• [Page images and extracted text]
========================================================================
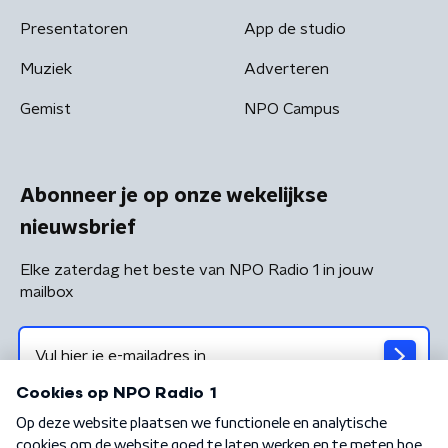
Presentatoren
App de studio
Muziek
Adverteren
Gemist
NPO Campus
Abonneer je op onze wekelijkse
nieuwsbrief
Elke zaterdag het beste van NPO Radio 1 in jouw
mailbox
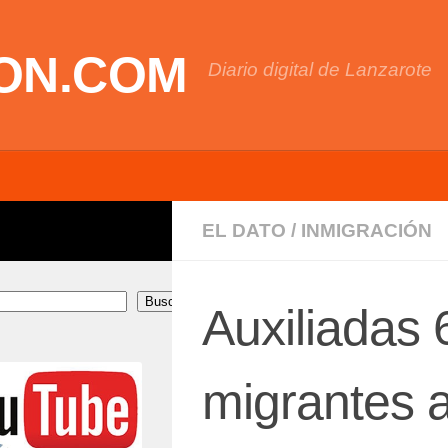
ON.COM
Diario digital de Lanzarote
EL DATO
/
INMIGRACIÓN
Buscar
Auxiliadas
migrantes al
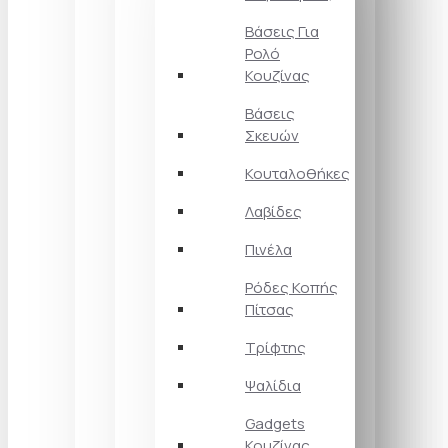
Βάσεις Για
Ρολό
Κουζίνας
Βάσεις
Σκευών
Κουταλοθήκες
Λαβίδες
Πινέλα
Ρόδες Κοπής
Πίτσας
Τρίφτης
Ψαλίδια
Gadgets
Κουζίνας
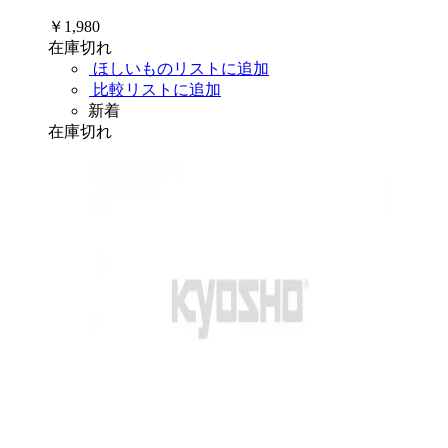
￥1,980
在庫切れ
ほしいものリストに追加
比較リストに追加
新着
在庫切れ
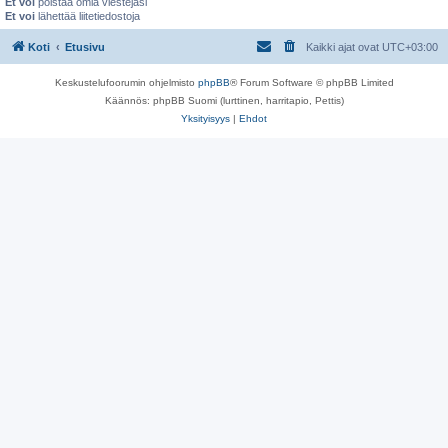
Et voi
poistaa omia viestejäsi
Et voi
lähettää liitetiedostoja
Koti
Etusivu
Kaikki ajat ovat
UTC+03:00
Keskustelufoorumin ohjelmisto
phpBB
® Forum Software © phpBB Limited
Käännös: phpBB Suomi (lurttinen, harritapio, Pettis)
Yksityisyys
|
Ehdot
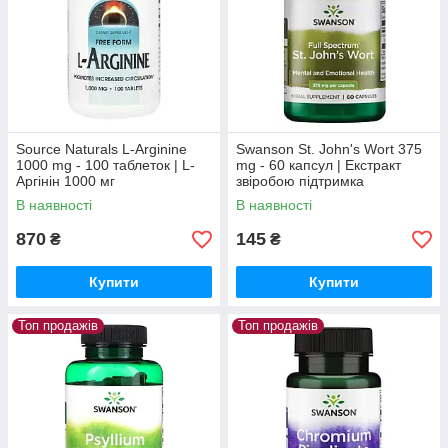
Source Naturals L-Arginine
Swanson St. John's Wort 375
1000 mg - 100 таблеток | L-
mg - 60 капсул | Екстракт
Аргінін 1000 мг
звіробою підтримка
емоційного балансу та
В наявності
В наявності
доброго самопочуття
870
145
₴
₴
Купити
Купити
Топ продажів
Топ продажів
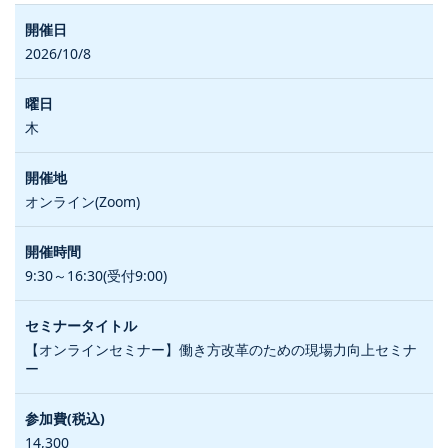
2026/10/8
木
オンライン(Zoom)
9:30～16:30(受付9:00)
【オンラインセミナー】働き方改革のための現場力向上セミナ
ー
14,300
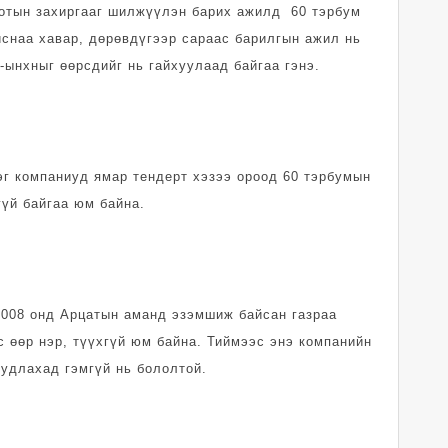
Хотын захиргааг шилжүүлэн барих ажилд 60 тэрбум
йснаа хавар, дөрөвдүгээр сараас барилгын ажил нь
ынхныг өөрсдийг нь гайхуулаад байгаа гэнэ.
эг компаниуд ямар тендерт хэзээ ороод 60 тэрбумын
гүй байгаа юм байна.
 2008 онд Арцатын аманд эзэмшиж байсан газраа
 өөр нэр, түүхгүй юм байна. Тиймээс энэ компанийн
судлахад гэмгүй нь бололтой.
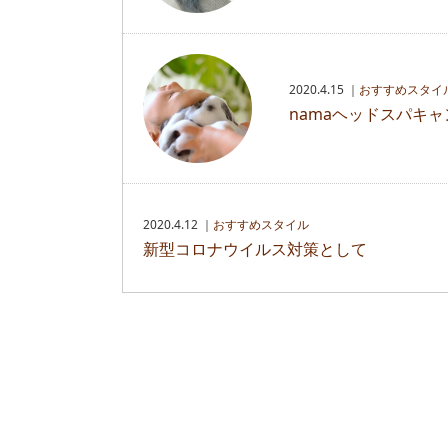
2020.4.15 ｜
おすすめスタイ
namaヘッドスパキ
2020.4.12 ｜
おすすめスタイル
新型コロナウイルス対策として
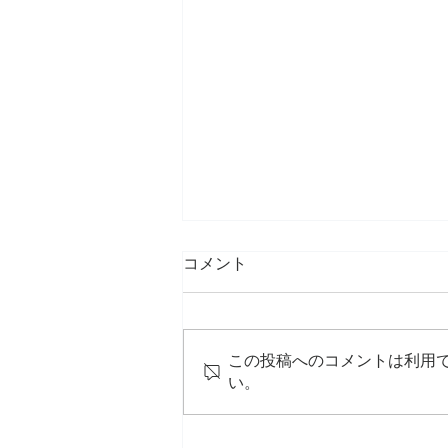
コメント
この投稿へのコメントは利用
い。
成人式撮影の納品（姉弟２シ
ョット）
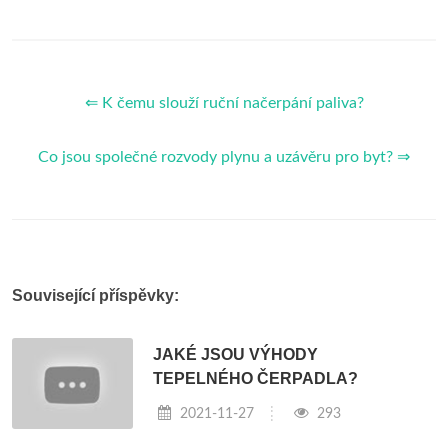
⇐ K čemu slouží ruční načerpání paliva?
Co jsou společné rozvody plynu a uzávěru pro byt? ⇒
Související příspěvky:
JAKÉ JSOU VÝHODY
TEPELNÉHO ČERPADLA?
2021-11-27
293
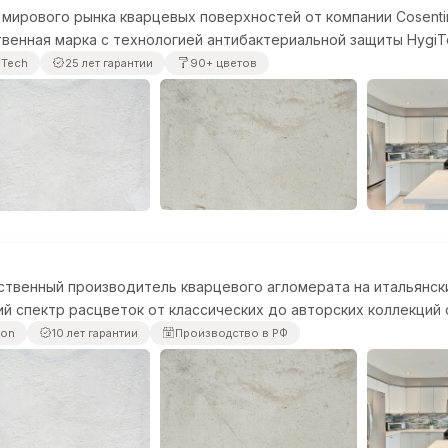
мирового рынка кварцевых поверхностей от компании Cosentin
венная марка с технологией антибактериальной защиты HygiT
iTech
25 лет гарантии
90+ цветов
твенный производитель кварцевого агломерата на итальянских 
й спектр расцветок от классических до авторских коллекций
ton
10 лет гарантии
Производство в РФ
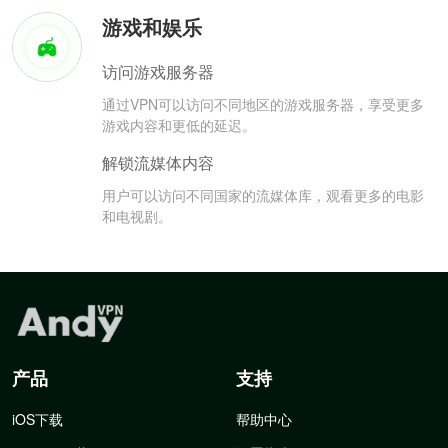
游戏和娱乐
访问游戏服务器
通过VPN可以访问不同地区的游戏服务器，享受更多
游戏内容和更低的延迟。
解锁流媒体内容
用户可以访问不同国家的流媒体库，观看更多的电影
和电视剧。
产品
支持
iOS下载
帮助中心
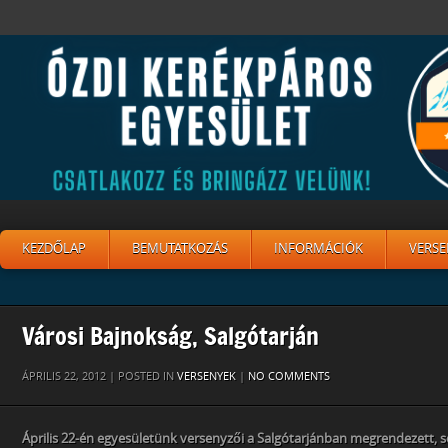
KEZDŐLAP
BEMUTATKOZÁS
INFORMÁCIÓK
VERSE
Városi Bajnokság, Salgótarján
ÁPRILIS 22, 2012 | POSTED IN
VERSENYEK
|
NO COMMENTS
Április 22-én egyesületünk versenyzői a Salgótarjánban megrendezett, 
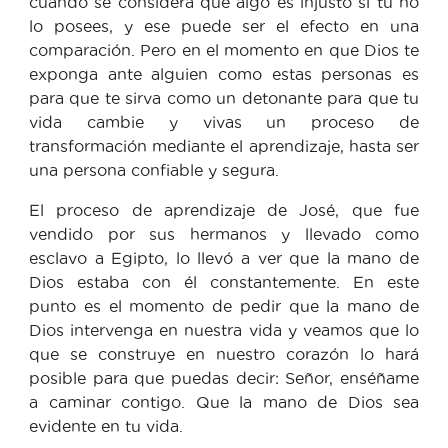
cuando se considera que algo es injusto si tú no
lo posees, y ese puede ser el efecto en una
comparación. Pero en el momento en que Dios te
exponga ante alguien como estas personas es
para que te sirva como un detonante para que tu
vida cambie y vivas un proceso de
transformación mediante el aprendizaje, hasta ser
una persona confiable y segura.
El proceso de aprendizaje de José, que fue
vendido por sus hermanos y llevado como
esclavo a Egipto, lo llevó a ver que la mano de
Dios estaba con él constantemente. En este
punto es el momento de pedir que la mano de
Dios intervenga en nuestra vida y veamos que lo
que se construye en nuestro corazón lo hará
posible para que puedas decir: Señor, enséñame
a caminar contigo. Que la mano de Dios sea
evidente en tu vida.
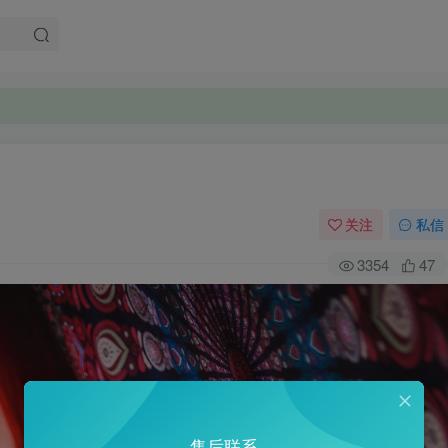
关注
私信
3354
47
售后联系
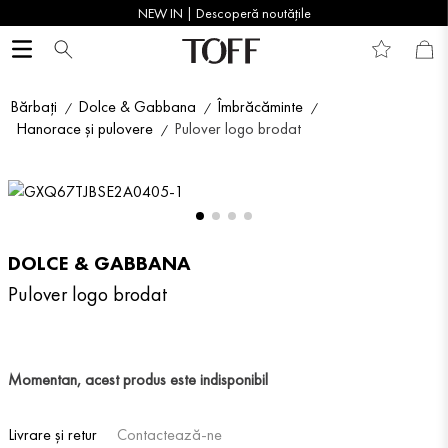
NEW IN | Descoperă noutățile
Bărbați
Dolce & Gabbana
Îmbrăcăminte
Hanorace și pulovere
Pulover logo brodat
DOLCE & GABBANA
Pulover logo brodat
Momentan, acest produs este indisponibil
Livrare și retur
Contactează-ne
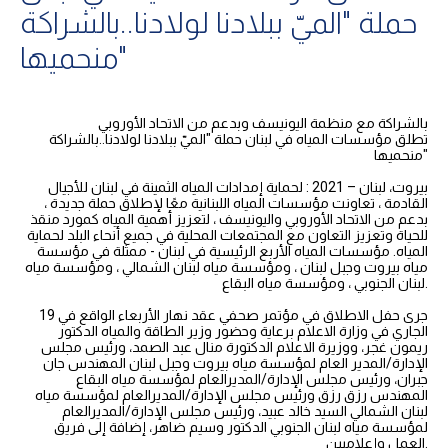
حملة "الميّ ببلادنا لولادنا..بالشراكة
منحميها"
بالشراكة مع منظمة اليونيسف وبدعم من الاتحاد الأوروبي
تطلق مؤسسات المياه في لبنان حملة "الميّ ببلادنا لولادنا..بالشراكة
منحميها"
بيروت، لبنان – 2021 : لحماية إمدادات المياه الثمينة في لبنان للأجيال
القادمة ، تعاونت مؤسسات المياه اللبنانية معًا لإطلاق حملة جديدة ،
بدعم من الاتحاد الأوروبي واليونيسف ، لتعزيز أهمية المياه كمورد منقذ
للحياة وتعزيز التعاون مع المجتمعات المحلية في جميع أنحاء البلد لحماية
المياه. مؤسسات المياه الأربع الرئيسية في لبنان - ممثلة في مؤسسة
مياه بيروت وجبل لبنان ، ومؤسسة مياه لبنان الشمالي ، ومؤسسة مياه
لبنان الجنوبي ، ومؤسسة مياه البقاع.
جرى حفل الاطلاق في مؤتمر صحفي عقد نهار الأربعاء الواقع في 19
الجاري في وزارة الاعلام برعاية وحضور وزير الطاقة والمياه الدكتور
ريمون غجر، ووزيرة الاعلام الدكتورة منال عبد الصمد، ورئيس مجلس
الإدارة/المدير العام لمؤسسة مياه بيروت وجبل لبنان المهندس جان
جبران، ورئيس مجلس الإدارة/المديرالعام لمؤسسة مياه البقاع
المهندس رزق رزق ورئيس مجلس الإدارة/المديرالعام لمؤسسة مياه
لبنان الشمالي السيد خالد عبيد، ورئيس مجلس الإدارة/المديرالعام
لمؤسسة مياه لبنان الجنوبي الدكتور وسيم ضاهر، إضافة إلى فريق
العمل وإعلاميين.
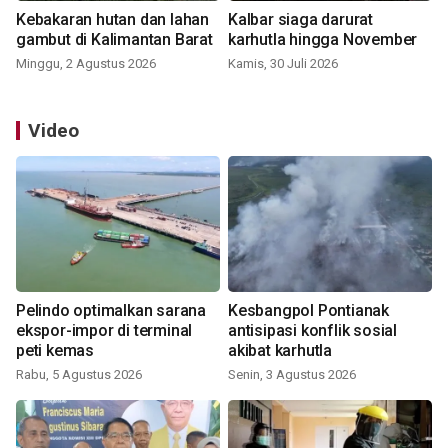
Kebakaran hutan dan lahan
Kalbar siaga darurat
gambut di Kalimantan Barat
karhutla hingga November
Minggu, 2 Agustus 2026
Kamis, 30 Juli 2026
Video
Pelindo optimalkan sarana
Kesbangpol Pontianak
ekspor-impor di terminal
antisipasi konflik sosial
peti kemas
akibat karhutla
Rabu, 5 Agustus 2026
Senin, 3 Agustus 2026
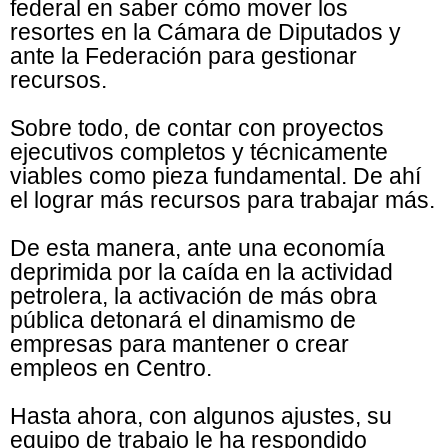
federal en saber cómo mover los
resortes en la Cámara de Diputados y
ante la Federación para gestionar
recursos.
Sobre todo, de contar con proyectos
ejecutivos completos y técnicamente
viables como pieza fundamental. De ahí
el lograr más recursos para trabajar más.
De esta manera, ante una economía
deprimida por la caída en la actividad
petrolera, la activación de más obra
pública detonará el dinamismo de
empresas para mantener o crear
empleos en Centro.
Hasta ahora, con algunos ajustes, su
equipo de trabajo le ha respondido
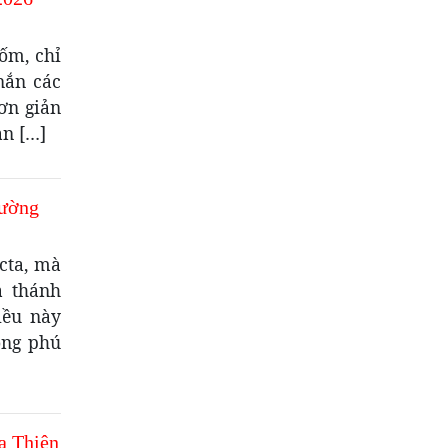
ốm, chỉ
nắn các
ơn giản
an […]
hường
cta, mà
à thánh
iều này
ong phú
a Thiên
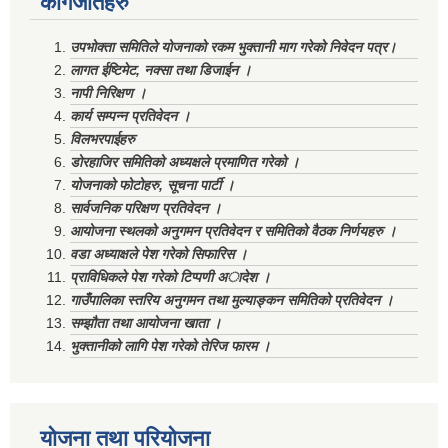
कागजातहरु
उपभोक्ता समितिले योजनाको रकम भुक्तानी माग गरेको निवेदन पत्र।
लागत ईष्टिमेट, नक्सा तथा डिजाईन ।
नापी निरिक्षण ।
कार्य सम्पन्न प्रतिवेदन ।
विलभरपाईहरु
डोरहाजिर समितिको अध्यक्षले प्रमाणित गरेको ।
योजनाको फोटोहरु, सूचना पार्टी ।
सार्वजनिक परिक्षण प्रतिवेदन ।
आयोजना स्थलको अनुगमन प्रतिवेदन र समितिको वैठक निर्णयहरु ।
वडा अध्याक्षले पेश गरेको सिफारिस ।
प्राविधिकले पेश गरेको टिप्पणी अादेश ।
गाउँपालिका स्तरिय अनुगमन तथा मुल्याङ्कन समितिको प्रतिवेदन ।
सम्झौता तथा आयोजना खाता ।
भुक्तानीको लागि पेश गरेको तेरिज फारम ।
योजना तथा परियोजना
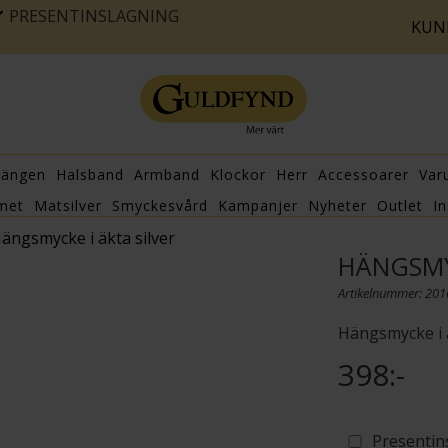
PRESENTINSLAGNING
KUN
hängen
Halsband
Armband
Klockor
Herr
Accessoarer
Var
met
Matsilver
Smyckesvård
Kampanjer
Nyheter
Outlet
In
ängsmycke i äkta silver
HÄNGSMY
Artikelnummer: 20
Hängsmycke i ä
398:-
Presentin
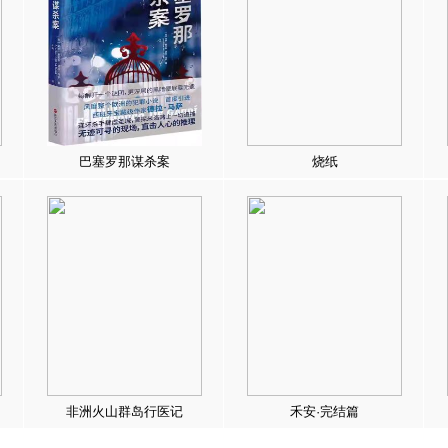
巴塞罗那谋杀案
烧纸
非洲火山群岛行医记
禾安·完结篇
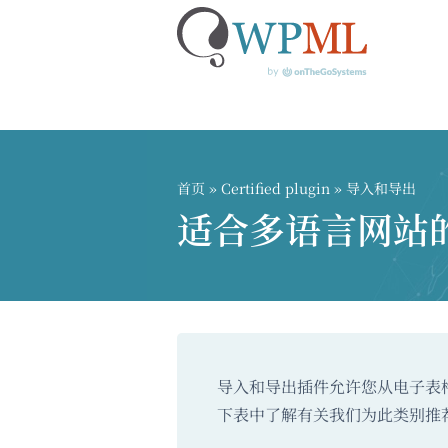
跳
到
内
首页
»
Certified plugin
» 导入和导出
容
适合多语言网站
导入和导出插件允许您从电子表格或
下表中了解有关我们为此类别推荐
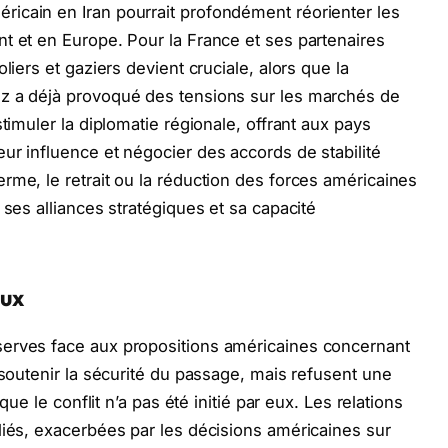
icain en Iran pourrait profondément réorienter les
t et en Europe. Pour la France et ses partenaires
liers et gaziers devient cruciale, alors que la
z a déjà provoqué des tensions sur les marchés de
timuler la diplomatie régionale, offrant aux pays
ur influence et négocier des accords de stabilité
rme, le retrait ou la réduction des forces américaines
 ses alliances stratégiques et sa capacité
aux
serves face aux propositions américaines concernant
 soutenir la sécurité du passage, mais refusent une
que le conflit n’a pas été initié par eux. Les relations
liés, exacerbées par les décisions américaines sur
========================================================================
• [EXERCISE AIM]
An exact copy is needed of the stretch above that opens with the line containing "PRESENTINSLAGNING" and closes with the line containing "t et en Europe."; the pictures are not part of it.

• [RESULT FOR THIS TASK]
PRESENTINSLAGNING
KUN
hängen
Halsband
Armband
Klockor
Herr
Accessoarer
Var
met
Matsilver
Smyckesvård
Kampanjer
Nyheter
Outlet
In
ängsmycke i äkta silver
HÄNGSMY
Artikelnummer: 20
Hängsmycke i ä
398:-
Presentin
巴塞罗那谋杀案
烧纸
非洲火山群岛行医记
禾安·完结篇
跳
到
内
首页
»
Certified plugin
» 导入和导出
容
适合多语言网站
导入和导出插件允许您从电子表格或
下表中了解有关我们为此类别推荐
icain en Iran pourrait profondément réorienter les
t et en Europe. Pour la France et ses partenaires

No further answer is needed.